# Materials provided

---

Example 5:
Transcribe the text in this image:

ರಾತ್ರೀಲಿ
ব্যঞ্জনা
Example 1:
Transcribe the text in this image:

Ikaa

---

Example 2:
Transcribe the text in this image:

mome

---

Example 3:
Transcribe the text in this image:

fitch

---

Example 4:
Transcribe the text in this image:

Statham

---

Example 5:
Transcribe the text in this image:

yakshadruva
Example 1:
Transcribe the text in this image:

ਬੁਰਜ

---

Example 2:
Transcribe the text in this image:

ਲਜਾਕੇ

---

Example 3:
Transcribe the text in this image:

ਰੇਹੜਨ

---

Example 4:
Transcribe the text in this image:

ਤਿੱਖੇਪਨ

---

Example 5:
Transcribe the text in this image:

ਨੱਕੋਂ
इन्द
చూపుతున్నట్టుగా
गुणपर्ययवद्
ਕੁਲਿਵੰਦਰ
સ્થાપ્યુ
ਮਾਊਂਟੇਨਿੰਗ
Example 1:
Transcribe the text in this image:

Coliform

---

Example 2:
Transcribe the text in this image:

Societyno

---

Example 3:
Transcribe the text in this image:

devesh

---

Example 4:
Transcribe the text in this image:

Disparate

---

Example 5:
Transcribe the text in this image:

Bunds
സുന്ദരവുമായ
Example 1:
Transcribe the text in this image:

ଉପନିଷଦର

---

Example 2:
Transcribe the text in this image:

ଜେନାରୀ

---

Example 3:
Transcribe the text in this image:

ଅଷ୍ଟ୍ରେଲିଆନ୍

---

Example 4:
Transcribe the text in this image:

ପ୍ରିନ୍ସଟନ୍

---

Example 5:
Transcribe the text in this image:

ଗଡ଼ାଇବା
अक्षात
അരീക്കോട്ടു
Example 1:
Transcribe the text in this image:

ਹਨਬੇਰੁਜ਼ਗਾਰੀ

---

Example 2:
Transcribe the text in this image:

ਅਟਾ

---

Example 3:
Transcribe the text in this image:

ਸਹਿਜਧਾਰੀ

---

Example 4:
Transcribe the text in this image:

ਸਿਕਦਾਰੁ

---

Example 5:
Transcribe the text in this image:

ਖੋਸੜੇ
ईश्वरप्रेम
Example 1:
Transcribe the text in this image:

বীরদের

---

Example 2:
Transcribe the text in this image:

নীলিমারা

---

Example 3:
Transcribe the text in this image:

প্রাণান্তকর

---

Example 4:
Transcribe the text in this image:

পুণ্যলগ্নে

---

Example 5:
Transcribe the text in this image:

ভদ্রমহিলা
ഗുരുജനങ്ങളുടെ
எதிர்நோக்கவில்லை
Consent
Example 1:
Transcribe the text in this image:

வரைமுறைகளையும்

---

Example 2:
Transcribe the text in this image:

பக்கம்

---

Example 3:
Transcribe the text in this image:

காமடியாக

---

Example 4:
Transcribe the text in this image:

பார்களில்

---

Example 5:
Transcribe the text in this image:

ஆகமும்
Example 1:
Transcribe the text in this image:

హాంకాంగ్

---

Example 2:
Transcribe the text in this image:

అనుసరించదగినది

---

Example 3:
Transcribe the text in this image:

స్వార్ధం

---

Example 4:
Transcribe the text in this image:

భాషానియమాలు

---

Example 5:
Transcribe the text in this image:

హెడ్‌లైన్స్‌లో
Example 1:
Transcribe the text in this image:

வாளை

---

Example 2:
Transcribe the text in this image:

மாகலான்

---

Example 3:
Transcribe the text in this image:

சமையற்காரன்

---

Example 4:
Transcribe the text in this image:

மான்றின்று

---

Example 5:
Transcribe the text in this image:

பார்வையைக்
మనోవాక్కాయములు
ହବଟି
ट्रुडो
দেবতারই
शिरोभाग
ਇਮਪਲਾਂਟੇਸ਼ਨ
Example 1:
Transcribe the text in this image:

# Aim of the exercise
Please give back the listing in full; each line must match exactly.

# Written response
---

Example 5:
Transcribe the text in this image:

ರಾತ್ರೀಲಿ
ব্যঞ্জনা
Example 1:
Transcribe the text in this image:

Ikaa

---

Example 2:
Transcribe the text in this image:

mome

---

Example 3:
Transcribe the text in this image:

fitch

---

Example 4:
Transcribe the text in this image:

Statham

---

Example 5:
Transcribe the text in this image:

yakshadruva
Example 1:
Transcribe the text in this image:

ਬੁਰਜ

---

Example 2:
Transcribe the text in this image:

ਲਜਾਕੇ

---

Example 3:
Transcribe the text in this image:

ਰੇਹੜਨ

---

Example 4:
Transcribe the text in this image:

ਤਿੱਖੇਪਨ

---

Example 5:
Transcribe the text in this image:

ਨੱਕੋਂ
इन्द
చూపుతున్నట్టుగా
गुणपर्ययवद्
ਕੁਲਿਵੰਦਰ
સ્થાપ્યુ
ਮਾਊਂਟੇਨਿੰਗ
Example 1:
Transcribe the text in this image:

Coliform

---

Example 2:
Transcribe the text in this image:

Societyno

---

Example 3:
Transcribe the text in this image:

devesh

---

Example 4:
Transcribe the text in this image:

Disparate

---

Example 5:
Transcribe the text in this image:

Bunds
സുന്ദരവുമായ
Example 1:
Transcribe the text in this image:

ଉପନିଷଦର

---

Example 2:
Transcribe the text in this image:

ଜେନାରୀ

---

Example 3:
Transcribe the text in this image:

ଅଷ୍ଟ୍ରେଲିଆନ୍

---

Example 4:
Transcribe the text in this image:

ପ୍ରିନ୍ସଟନ୍

---

Example 5:
Transcribe the text in this image:

ଗଡ଼ାଇବା
अक्षात
അരീക്കോട്ടു
Example 1:
Transcribe the text in this image:

ਹਨਬੇਰੁਜ਼ਗਾਰੀ

---

Example 2:
Transcribe the text in this image:

ਅਟਾ

---

Example 3:
Transcribe the text in this image:

ਸਹਿਜਧਾਰੀ

---

Example 4:
Transcribe the text in this image:

ਸਿਕਦਾਰੁ

---

Example 5:
Transcribe the text in this image:

ਖੋਸੜੇ
ईश्वरप्रेम
Example 1:
Transcribe the text in this image:

বীরদের

---

Example 2:
Transcribe the text in this image:

নীলিমারা

---

Example 3:
Transcribe the text in this image:

প্রাণান্তকর

---

Example 4:
Transcribe the text in this image:

পুণ্যলগ্নে

---

Example 5:
Transcribe the text in this image:

ভদ্রমহিলা
ഗുരുജനങ്ങളുടെ
எதிர்நோக்கவில்லை
Consent
Example 1:
Transcribe the text in this image:

வரைமுறைகளையும்

---

Example 2:
Transcribe the text in this image:

பக்கம்

---

Example 3:
Transcribe the text in this image:

காமடியாக

---

Example 4:
Transcribe the text in this image:

பார்களில்

---

Example 5:
Transcribe the text in this image:

ஆகமும்
Example 1:
Transcribe the text in this image:

హాంకాంగ్

---

Example 2:
Transcribe the text in this image:

అనుసరించదగినది

---

Example 3:
Transcribe the text in this image:

స్వార్ధం

---

Example 4:
Transcribe the text in this image:

భాషానియమాలు

---

Example 5:
Transcribe the text in this image:

హెడ్‌లైన్స్‌లో
Example 1:
Transcribe the text in this image:

வாளை

---

Example 2:
Transcribe the text in this image:

மாகலான்

---

Example 3:
Transcribe the text in this image:

சமையற்காரன்

---

Example 4:
Transcribe the text in this image:

மான்றின்று

---

Example 5:
Transcribe the text in this image:

பார்வையைக்
మనోవాక్కాయములు
ହବଟି
ट्रुडो
দেবতারই
शिरोभाग
ਇਮਪਲਾਂਟੇਸ਼ਨ
Example 1:
Transcribe the text in this image:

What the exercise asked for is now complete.